__Aim of the exercise__. The records below are to be transcribed exactly from their first line to the line that has "- ✅ **User Registration**: Complete", inclusive, with every picture omitted.

__Working data__.
* * *

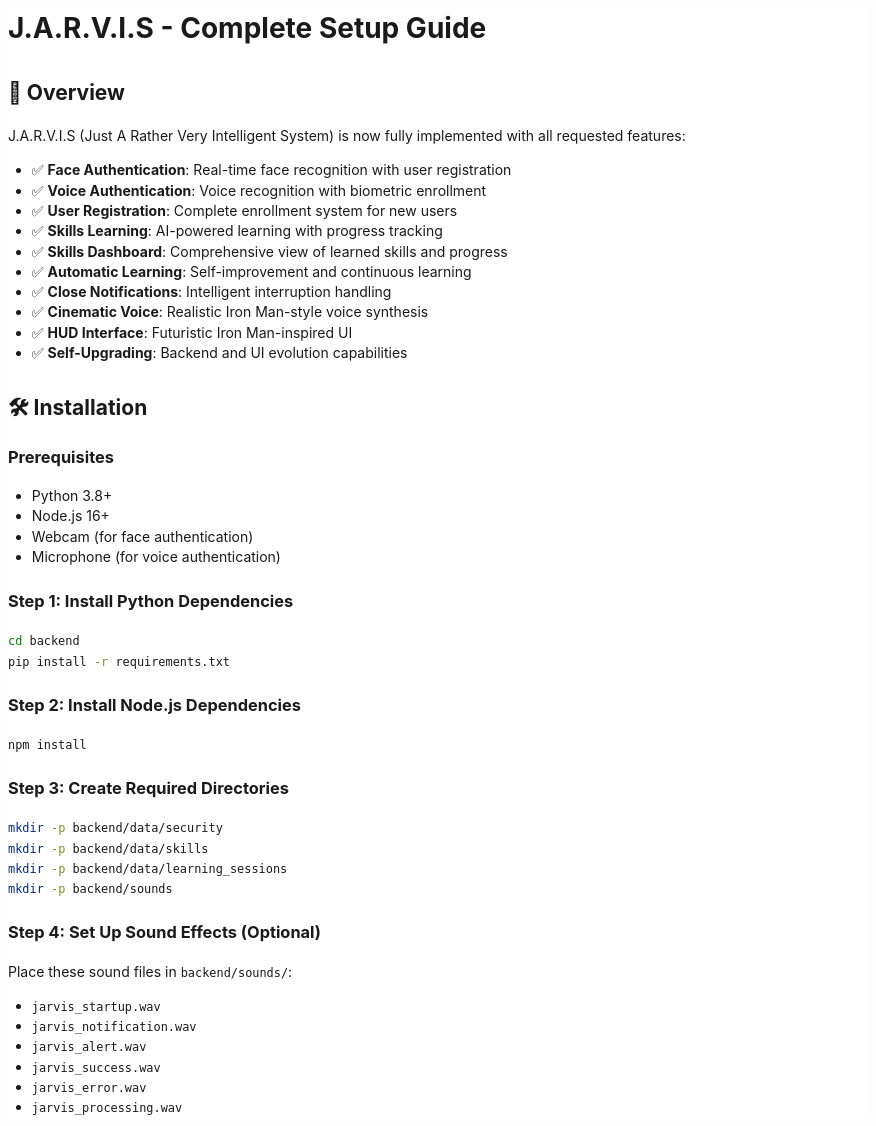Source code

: # J.A.R.V.I.S - Complete Setup Guide

## 🚀 Overview
J.A.R.V.I.S (Just A Rather Very Intelligent System) is now fully implemented with all requested features:

- ✅ **Face Authentication**: Real-time face recognition with user registration
- ✅ **Voice Authentication**: Voice recognition with biometric enrollment
- ✅ **User Registration**: Complete enrollment system for new users
- ✅ **Skills Learning**: AI-powered learning with progress tracking
- ✅ **Skills Dashboard**: Comprehensive view of learned skills and progress
- ✅ **Automatic Learning**: Self-improvement and continuous learning
- ✅ **Close Notifications**: Intelligent interruption handling
- ✅ **Cinematic Voice**: Realistic Iron Man-style voice synthesis
- ✅ **HUD Interface**: Futuristic Iron Man-inspired UI
- ✅ **Self-Upgrading**: Backend and UI evolution capabilities

## 🛠️ Installation

### Prerequisites
- Python 3.8+
- Node.js 16+
- Webcam (for face authentication)
- Microphone (for voice authentication)

### Step 1: Install Python Dependencies
```bash
cd backend
pip install -r requirements.txt
```

### Step 2: Install Node.js Dependencies
```bash
npm install
```

### Step 3: Create Required Directories
```bash
mkdir -p backend/data/security
mkdir -p backend/data/skills
mkdir -p backend/data/learning_sessions
mkdir -p backend/sounds
```

### Step 4: Set Up Sound Effects (Optional)
Place these sound files in `backend/sounds/`:
- `jarvis_startup.wav`
- `jarvis_notification.wav`
- `jarvis_alert.wav`
- `jarvis_success.wav`
- `jarvis_error.wav`
- `jarvis_processing.wav`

* * *

__Output below__.
Source code

: # J.A.R.V.I.S - Complete Setup Guide

## 🚀 Overview
J.A.R.V.I.S (Just A Rather Very Intelligent System) is now fully implemented with all requested features:

- ✅ **Face Authentication**: Real-time face recognition with user registration
- ✅ **Voice Authentication**: Voice recognition with biometric enrollment
- ✅ **User Registration**: Complete enrollment system for new users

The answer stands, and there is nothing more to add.